Will Scuderi of Espresso Displays gets a temperature check
Will Scuderi of Espresso Displays gets a temperature check

“Things like this give me confidence that we will be returning to normal soon. But it is important to remember [that] the safety of our team and of all the hundreds of people involved in making your Espresso Displays comes first.
I decided to stay in Shenzhen [at] this time so that the day that our suppliers reopened their doors, I could be there to finish off the final pre-production unit of the display. This means that we’ll be back on track soon to [get]getting your displays into your hands.
I was also very aware of the risks associated with remaining in China during this time and made the appropriate personal decision that where I was located was safe to stay. Where I am, in the province of Guangdong, there has only been one death from the coronavirus.

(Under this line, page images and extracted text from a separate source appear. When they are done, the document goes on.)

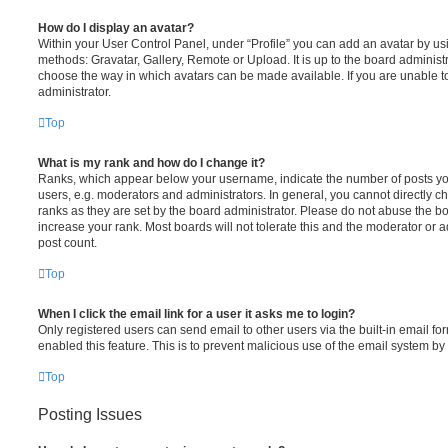
How do I display an avatar?
Within your User Control Panel, under “Profile” you can add an avatar by usi
methods: Gravatar, Gallery, Remote or Upload. It is up to the board administ
choose the way in which avatars can be made available. If you are unable t
administrator.
Top
What is my rank and how do I change it?
Ranks, which appear below your username, indicate the number of posts you
users, e.g. moderators and administrators. In general, you cannot directly 
ranks as they are set by the board administrator. Please do not abuse the bo
increase your rank. Most boards will not tolerate this and the moderator or a
post count.
Top
When I click the email link for a user it asks me to login?
Only registered users can send email to other users via the built-in email for
enabled this feature. This is to prevent malicious use of the email system 
Top
Posting Issues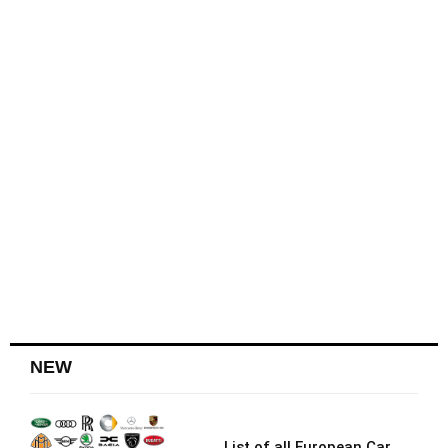
NEW
List of all European Car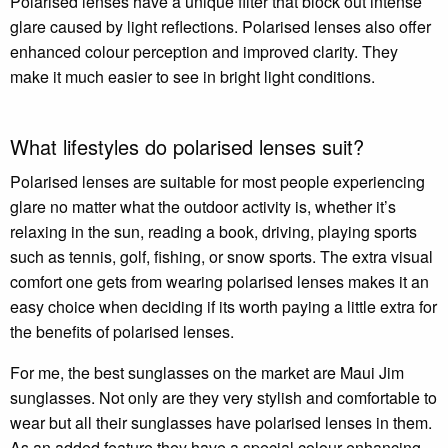
Polarised lenses have a unique filter that block out intense
glare caused by light reflections. Polarised lenses also offer
enhanced colour perception and improved clarity. They
make it much easier to see in bright light conditions.
What lifestyles do polarised lenses suit?
Polarised lenses are suitable for most people experiencing
glare no matter what the outdoor activity is, whether it’s
relaxing in the sun, reading a book, driving, playing sports
such as tennis, golf, fishing, or snow sports. The extra visual
comfort one gets from wearing polarised lenses makes it an
easy choice when deciding if its worth paying a little extra for
the benefits of polarised lenses.
For me, the best sunglasses on the market are Maui Jim
sunglasses. Not only are they very stylish and comfortable to
wear but all their sunglasses have polarised lenses in them.
As an added feature they have a special colour enhancing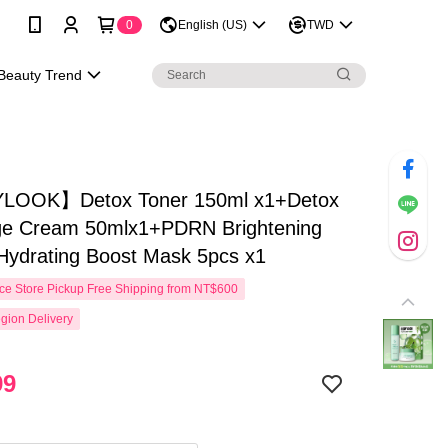
0
English (US)
TWD
Beauty Trend
LOOK】Detox Toner 150ml x1+Detox
e Cream 50mlx1+PDRN Brightening
Hydrating Boost Mask 5pcs x1
e Store Pickup Free Shipping from NT$600
gion Delivery
99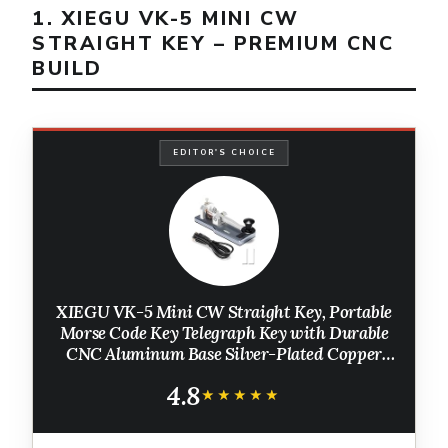
1. XIEGU VK-5 MINI CW
STRAIGHT KEY – PREMIUM CNC
BUILD
EDITOR'S CHOICE
XIEGU VK-5 Mini CW Straight Key, Portable
Morse Code Key Telegraph Key with Durable
CNC Aluminum Base Silver-Plated Copper
Contacts, 3.5mm Jack, for HF Transceiver
4.8
G90/X6100/X6200/X5105/G106
★★★★★
★★★★★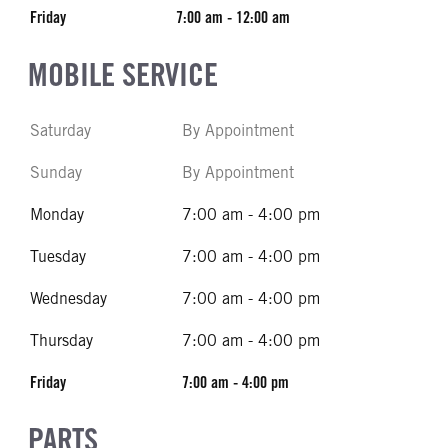
Friday
7:00 am - 12:00 am
MOBILE SERVICE
Saturday
By Appointment
Sunday
By Appointment
Monday
7:00 am - 4:00 pm
Tuesday
7:00 am - 4:00 pm
Wednesday
7:00 am - 4:00 pm
Thursday
7:00 am - 4:00 pm
Friday
7:00 am - 4:00 pm
PARTS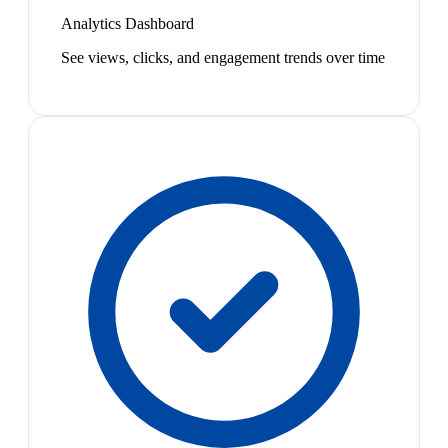
Analytics Dashboard
See views, clicks, and engagement trends over time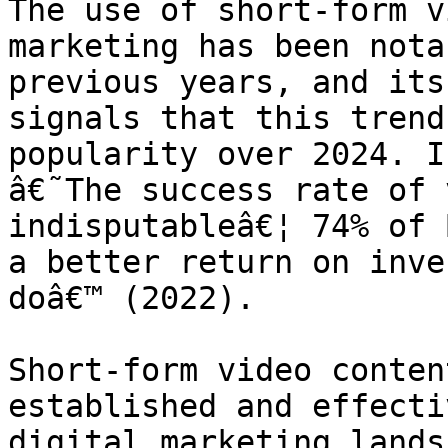
The use of short-form v
marketing has been nota
previous years, and its
signals that this trend
popularity over 2024. I
â€˜The success rate of 
indisputableâ€¦ 74% of 
a better return on inve
doâ€™ (2022).

Short-form video conten
established and effecti
digital marketing lands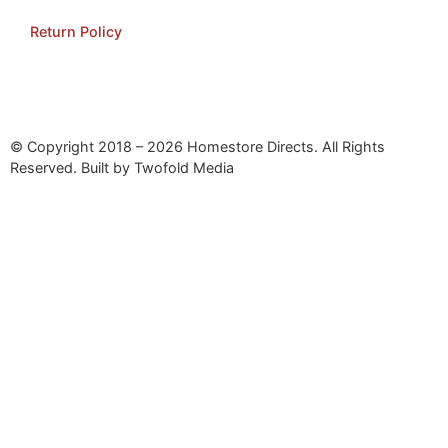
Return Policy
© Copyright 2018 – 2026 Homestore Directs. All Rights
Reserved. Built by Twofold Media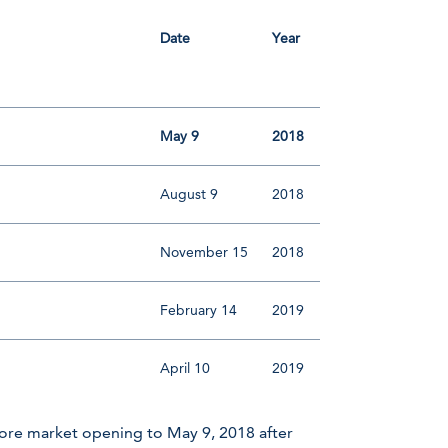
Date
Year
May 9
2018
August 9
2018
November 15
2018
February 14
2019
April 10
2019
ore market opening to May 9, 2018 after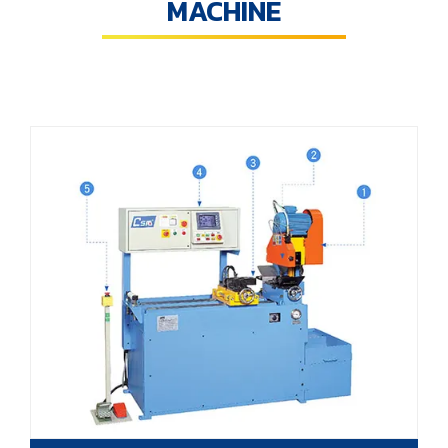
MACHINE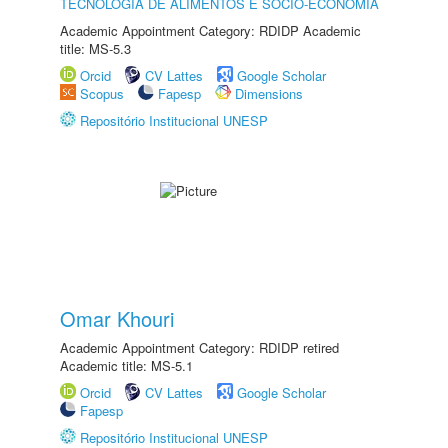
TECNOLOGIA DE ALIMENTOS E SÓCIO-ECONOMIA
Academic Appointment Category: RDIDP Academic
title: MS-5.3
Orcid
CV Lattes
Google Scholar
Scopus
Fapesp
Dimensions
Repositório Institucional UNESP
Omar Khouri
Academic Appointment Category: RDIDP retired
Academic title: MS-5.1
Orcid
CV Lattes
Google Scholar
Fapesp
Repositório Institucional UNESP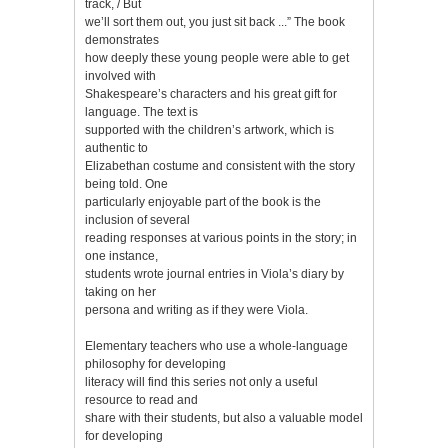
track, / But
we’ll sort them out, you just sit back ...” The book
demonstrates
how deeply these young people were able to get
involved with
Shakespeare’s characters and his great gift for
language. The text is
supported with the children’s artwork, which is
authentic to
Elizabethan costume and consistent with the story
being told. One
particularly enjoyable part of the book is the
inclusion of several
reading responses at various points in the story; in
one instance,
students wrote journal entries in Viola’s diary by
taking on her
persona and writing as if they were Viola.
Elementary teachers who use a whole-language
philosophy for developing
literacy will find this series not only a useful
resource to read and
share with their students, but also a valuable model
for developing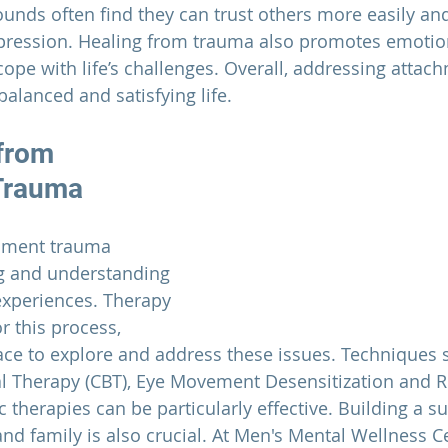
unds often find they can trust others more easily an
pression. 
Healing from trauma also promotes emotiona
cope with life’s challenges.
 Overall, addressing attac
alanced and satisfying life.
from 
Trauma
hment trauma 
ng and understanding 
experiences. Therapy 
r this process, 
ace to explore and address these issues. Techniques 
al Therapy (CBT), Eye Movement Desensitization and 
 therapies can be particularly effective. Building a s
nd family is also crucial. At 
Men's Mental Wellness C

“Your displays’ components and accessories come from many different suppliers, and this means they don’t all start back at the same time. For example, the factory that your Espresso Displays’ speakers come from have already reopened and production has commenced, but the factory where the LED panel gets mounted onto the touch panel is still waiting to reopen.
Had things gone as normal, we would have been very close to delivering on our promised timeline of shipping out the first units by the end of February. This delay is unfortunate to all of you waiting for your displays, but I know we have your support through this period and we can’t wait to get back on track and show you that first production unit!”

The replies from Espresso Displays’ backers express a common sentiment:

“Please stay safe. Of all the reasons for items to be delayed, this is most certainly the most understandable!”

“Please do not put your health and well-being at risk. I, for one, will be prepared to accept a delay in shipment. Totally understandable and excusable!”

“Your passion is exemplary! Thank you for putting all this effort [into] this beautiful project and keep yourself and your team safe. We can wait.”

This has been the response to most of these project updates about virus-related delays. As excited as people are to see the projects they’ve backed come to fruition, there’s a shared understanding that supporting creators right now means being patient. And while they wait, backers are getting a unique perspective on the crisis through these firsthand accounts.